After 1650, new geopolitical agendas designed to increase the power and prosperity of the emerging national states pressed hospitals into new roles. Human life was given greater financial value as population policies were aimed at increasing the number of inhabitants as a base for state power, economic development, and military strength. Proponents of emerging European mercantilism viewed labor as the key source of wealth and urged that the nation's workforce be mobilized and kept at an optimum state of productivity. Within such a framework, the desire to promote the health of citizens inspired new programs of public health, hygiene, and medical care.

At the same time, more optimistic visions of health preservation and rehabilitation elaborated by Enlightenment thinkers suggested that sickness, instead of an inevitable, sinful, and often long-term human burden, could be controlled and eliminated. In addition to their traditional moral and physical aims, hospitals were now envisioned as institutions for physical rehabilitation and cure, places of early rather than last resort, especially for military personnel and the labor force. This agenda implied a greater involvement of the healthcare professions with large sectors of the population hitherto without such contacts.

To implement their new health policies, national governments, local authorities, and corporate professional bodies organized efforts to reform the existing medical and surgical professions. Physicians and surgeons were granted new forms of access to hospitals and given new rules to guide their institutional activities. Early models for the medicalization process came from military and naval establishments that provided for the sick and wounded members of Europe's expanding military forces. Later, medical professionals working in civil hospitals also began to argue successfully that their management of patients provided a valuable addition to the rest and food traditionally furnished to inmates in religious shelters. During the late eighteenth and early nineteenth centuries, medical objectives dramatically reshaped hospital routines from admission to the discharge or death of the patient. Acute rather than chronic illnesses were preferred; young rather than old patients were accepted. Rehabilitation and cure were the new goals.

HOSPITALS AS TRAINING INSTITUTIONS. At the same time, surgeons—and later physicians—recognized the great opportunities hospitals offered to improve their clinical skills and thus increase their power and status. By the eighteenth century, shifts in scientific ideology emphasized the importance of empirical studies and the construction of knowledge based on observed facts. Surgeons in France and Great Britain were especially keen to acquire practical knowledge of anatomy, pathology, and clinical management. After the French Revolution, physicians in that country initiated a new strategy of professional and social advancement under the banner of what was generically called the medicine of observation. With significant numbers of sick people assembled in hospital wards, doctors could observe at the bedside the evolution of individual diseases and their diagnoses on a much larger scale than they could in private practice. Postmortem dissections performed on former hospital inmates provided further information on the pathology responsible for the symptoms. Moreover, patient management offered unequaled opportunities to check the usefulness of the traditional medical regimens, especially the effects of older remedies. Efforts to upgrade the preparation and uses of drugs involved clinical trials and statistical analysis. Hospitals became the focal points of comprehensive bedside research programs.

INFORMATION SUPPLIED:
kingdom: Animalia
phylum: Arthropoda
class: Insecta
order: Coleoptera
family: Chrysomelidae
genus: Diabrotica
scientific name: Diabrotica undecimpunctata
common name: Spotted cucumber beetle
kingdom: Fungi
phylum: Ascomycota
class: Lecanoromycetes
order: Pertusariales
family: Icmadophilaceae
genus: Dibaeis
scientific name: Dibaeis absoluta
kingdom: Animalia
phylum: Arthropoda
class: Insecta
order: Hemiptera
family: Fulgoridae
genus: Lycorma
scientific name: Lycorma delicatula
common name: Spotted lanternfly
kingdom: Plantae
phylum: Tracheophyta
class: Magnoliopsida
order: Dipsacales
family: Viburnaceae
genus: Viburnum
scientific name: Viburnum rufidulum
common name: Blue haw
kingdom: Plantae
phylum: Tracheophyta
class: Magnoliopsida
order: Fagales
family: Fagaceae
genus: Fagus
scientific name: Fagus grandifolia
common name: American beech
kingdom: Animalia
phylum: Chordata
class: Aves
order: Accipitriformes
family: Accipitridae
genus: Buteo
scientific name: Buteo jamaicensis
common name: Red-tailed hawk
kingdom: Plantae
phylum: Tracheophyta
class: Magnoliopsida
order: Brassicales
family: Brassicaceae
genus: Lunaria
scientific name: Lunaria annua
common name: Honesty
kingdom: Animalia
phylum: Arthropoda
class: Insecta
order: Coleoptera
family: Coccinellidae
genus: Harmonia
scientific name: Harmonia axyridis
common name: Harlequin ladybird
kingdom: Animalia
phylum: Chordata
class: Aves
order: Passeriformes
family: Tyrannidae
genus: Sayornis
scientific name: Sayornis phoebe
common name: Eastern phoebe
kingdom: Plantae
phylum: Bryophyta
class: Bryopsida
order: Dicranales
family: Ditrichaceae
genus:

PROBLEMS TO SOLVE:
[A] Rewrite the paragraph of the hospital history text that begins "To implement their new health policies" as a short bulleted list that keeps its main facts.
[B] According to the hospital history text, what were surgeons in France and Great Britain especially keen to acquire?
[C] Carry the hospital history text forward from the end of its last paragraph.
The entries were taken from a different source than the text.

RESPONSES FOR EACH TASK:
[A]
- National governments, local authorities, and corporate professional bodies worked to reform the medical and surgical professions to carry out new health policies.
- Physicians and surgeons gained new access to hospitals and new rules for their work there.
- Military and naval establishments caring for sick and wounded soldiers provided early models of medicalization.
- Later, medical professionals in civil hospitals successfully argued that their management of patients added value beyond the rest and food that religious shelters traditionally provided.
- In the late eighteenth and early nineteenth centuries, medical goals reshaped hospital routines from admission to discharge or death.
- Hospitals preferred acute illnesses over chronic ones and young patients over old ones.
- Rehabilitation and cure became the new goals.

[B] Practical knowledge of anatomy, pathology, and clinical management.

[C]
Finally, the expanding medical and surgical presence in European hospitals made such institutions increasingly attractive as places for education and training of rank-and-file practitioners. Hospitals were seen as "great nurseries" that could "breed some of the best physicians and chirurgeons because they may see as much there in one year as in seven any where else" (Bellers, 1714). In certain establishments, the authorities created special teaching wards where professors and attendants, followed by their students, made regular rounds of the patients. Instruction varied greatly, from passive observation to supervised and even independent, hands-on examination and management of the patients by students and apprentices.

REORGANIZATION OF THE HOSPITAL STRUCTURE. How did the hospital as an institution adapt to these new agendas? France possessed several types of organizations, including massive hôpitaux générales, or hospices, for the elderly poor, beggars, vagrants, incurables, and prostitutes. There were also small welfare establishments at the parish level for similar cases. In larger urban areas, the traditional Hôtels-Dieux now limited admissions to the sick but excluded incurables, the insane, and venereal cases. All original ward layouts were based on medieval principles, providing in a shelter as many beds as possible and still crowding three to four individuals into each bed. Hospital size was fiercely debated, with advocates of medicalization arguing for smaller institutions to prevent cross-infections.

In Great Britain and the young American republic, major population centers possessed a number of voluntary infirmaries, or private hospitals, founded and operated by local philanthropists and often financed by a system of yearly subscriptions solicited from local merchants and professionals. Except for accident cases, these establishments admitted only a very restricted number of the sick poor. These persons, recommended for admission by the subscribers, were judged by the community to be willing to work and thus deserving of hospital care and rehabilitation. In addition, there were a number of private special hospitals, especially in London after 1800, supported by contributions and patient fees and operating under the direction of medical professionals. By contrast, English "poor law" infirmaries were supported financially by parish taxes and linked to local workhouses, which provided free care to the sick poor deemed able bodied, or vagrant, and thus undeserving of other charitable assistance. Later, in the nineteenth century, many of these workhouse infirmaries evolved into municipal hospitals and were placed under the direction of salaried medical superintendents. At the same time, and with financial support from leading local citizens, Great Britain also created a string of small cottage hospitals, providing paid medical care to those who could afford it.

To support expanding medical services and teaching activities, nineteenth-century hospitals required more money and changes in their physical plants and administrative organizations. By the 1870s, hygienic principles had come to dominate the construction and functioning of new establishments, now equipped with single beds for the sick and providing ample ventilation in their pavilion-type wards. Isolation chambers, surgical amphitheaters, emergency rooms, morgues, libraries, and outpatient facilities became indispensable adjuncts. Medical control also shifted power from patients and caregivers to attending physicians, thereby creating conflicts between traditional charitable practices and scientific goals of disease identification and management. Medicalization implied a shift from the primary focus on shelter and food for the needy to the diagnosis and treatment of diseases exhibited by sick patients.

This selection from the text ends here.